I can't speak. Can't breathe. Can't process the monstrous truth that the man I've grown to love—the father of my child—is capable of such an act. My mind rebels against the evidence before me, desperately searching for alternate explanations.

"Maybe…" I gasp. "Maybe he didn't kill her. Maybe he was trying to protect her. Maybe someone else…"

"Nesilhan." Banu's voice is gentle but firm. She assumes a posture of unusual authority. "You're an assassin. You know how to read between the lines. The truth is right there on those pages."

And she's right. The pattern is unmistakable, the conclusion inescapable. Kaan, facing the threat of a child who might fulfill a prophecy—a child who might undermine his power, who might change the world—chooses to eliminate that threat. Chooses power over love.

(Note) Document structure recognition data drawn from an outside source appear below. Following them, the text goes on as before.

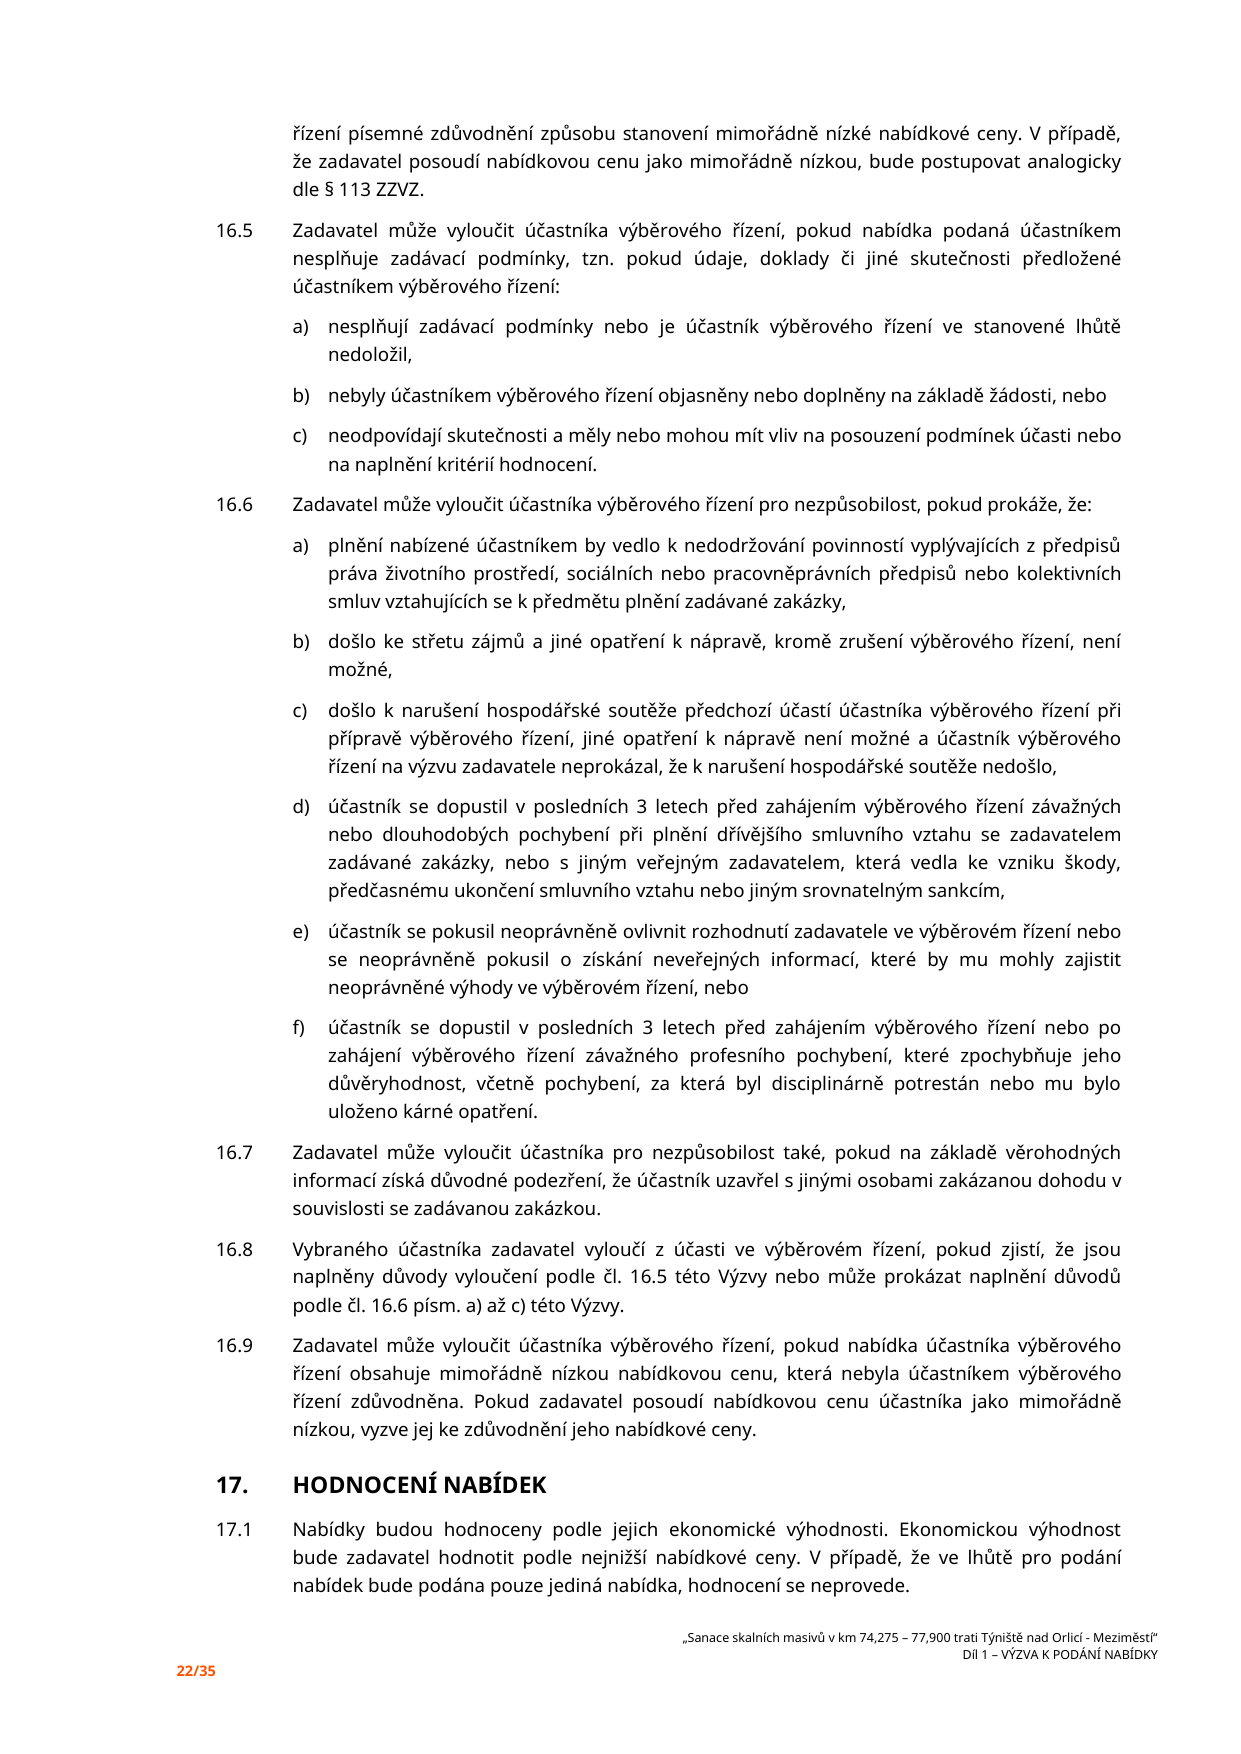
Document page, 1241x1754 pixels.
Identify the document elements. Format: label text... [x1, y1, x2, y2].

text Nabídky budou hodnoceny podle jejich ekonomické výhodnosti. Ekonomickou výhodnost bude zadavatel hodnotit podle nejnižší nabídkové ceny. V případě, že ve lhůtě pro podání nabídek bude podána pouze jediná nabídka, hodnocení se neprovede. [216, 1516, 1122, 1598]
text Zadavatel může vyloučit účastníka výběrového řízení, pokud nabídka podaná účastníkem nesplňuje zadávací podmínky, tzn. pokud údaje, doklady či jiné skutečnosti předložené účastníkem výběrového řízení: [216, 217, 1122, 299]
text Zadavatel může vyloučit účastníka pro nezpůsobilost také, pokud na základě věrohodných informací získá důvodné podezření, že účastník uzavřel s jinými osobami zakázanou dohodu v souvislosti se zadávanou zakázkou. [216, 1139, 1122, 1221]
list účastník se dopustil v posledních 3 letech před zahájením výběrového řízení nebo po zahájení výběrového řízení závažného profesního pochybení, které zpochybňuje jeho důvěryhodnost, včetně pochybení, za která byl disciplinárně potrestán nebo mu bylo uloženo kárné opatření. [292, 1015, 1122, 1124]
list došlo k narušení hospodářské soutěže předchozí účastí účastníka výběrového řízení při přípravě výběrového řízení, jiné opatření k nápravě není možné a účastník výběrového řízení na výzvu zadavatele neprokázal, že k narušení hospodářské soutěže nedošlo, [292, 697, 1122, 778]
list plnění nabízené účastníkem by vedlo k nedodržování povinností vyplývajících z předpisů práva životního prostředí, sociálních nebo pracovněprávních předpisů nebo kolektivních smluv vztahujících se k předmětu plnění zadávané zakázky, [292, 532, 1122, 613]
text Zadavatel může vyloučit účastníka výběrového řízení pro nezpůsobilost, pokud prokáže, že: [216, 491, 1122, 517]
list nebyly účastníkem výběrového řízení objasněny nebo doplněny na základě žádosti, nebo [292, 382, 1122, 408]
list nesplňují zadávací podmínky nebo je účastník výběrového řízení ve stanovené lhůtě nedoložil, [292, 314, 1122, 367]
list účastník se dopustil v posledních 3 letech před zahájením výběrového řízení závažných nebo dlouhodobých pochybení při plnění dřívějšího smluvního vztahu se zadavatelem zadávané zakázky, nebo s jiným veřejným zadavatelem, která vedla ke vzniku škody, předčasnému ukončení smluvního vztahu nebo jiným srovnatelným sankcím, [292, 793, 1122, 903]
text Zadavatel může vyloučit účastníka výběrového řízení, pokud nabídka účastníka výběrového řízení obsahuje mimořádně nízkou nabídkovou cenu, která nebyla účastníkem výběrového řízení zdůvodněna. Pokud zadavatel posoudí nabídkovou cenu účastníka jako mimořádně nízkou, vyzve jej ke zdůvodnění jeho nabídkové ceny. [216, 1332, 1122, 1442]
text Vybraného účastníka zadavatel vyloučí z účasti ve výběrovém řízení, pokud zjistí, že jsou naplněny důvody vyloučení podle čl. 16.5 této Výzvy nebo může prokázat naplnění důvodů podle čl. 16.6 písm. a) až c) této Výzvy. [216, 1236, 1122, 1317]
list účastník se pokusil neoprávněně ovlivnit rozhodnutí zadavatele ve výběrovém řízení nebo se neoprávněně pokusil o získání neveřejných informací, které by mu mohly zajistit neoprávněné výhody ve výběrovém řízení, nebo [292, 918, 1122, 1000]
list neodpovídají skutečnosti a měly nebo mohou mít vliv na posouzení podmínek účasti nebo na naplnění kritérií hodnocení. [292, 423, 1122, 476]
text HODNOCENÍ NABÍDEK [216, 1469, 1122, 1501]
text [216, 121, 1122, 202]
list došlo ke střetu zájmů a jiné opatření k nápravě, kromě zrušení výběrového řízení, není možné, [292, 628, 1122, 682]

Control over family.

"What do I do?" I whisper, my voice breaking. "Where can I go that he won't find me?"

Banu's wings flutter anxiously. "I've been thinking about that. The fairy realm might be our best option. Shadow magic can't penetrate our borders—even Kaan isn't powerful enough for that."

"The fairy realm?" I repeat numbly. "But humans can't survive there long term. The time distortion, the effects on human physiology…"

"It would buy us time," Banu argues, pacing in the air, moving back and forth before me. "Time to figure out a more permanent solution."

I shake my head, thoughts spinning wildly. "I can't believe this is happening. Just hours ago, I was imagining our future together—a family, a child, a life beyond hatred and court politics. And now..."

"I know," Banu says, her hand squeezing mine. "I'm so sorry, Nesi. "

A terrible thought occurs to me. "Do you think he suspects? About my pregnancy? Is that why he left so abruptly in the garden today?"

"No. I don't think he knows," Banu says.

I stand on shaky legs, a new determination cutting through my despair. "I can't stay here," I say, moving to my wardrobe to pull out practical clothing. "I can't sleep beside him, knowing what he might do to our child. To me."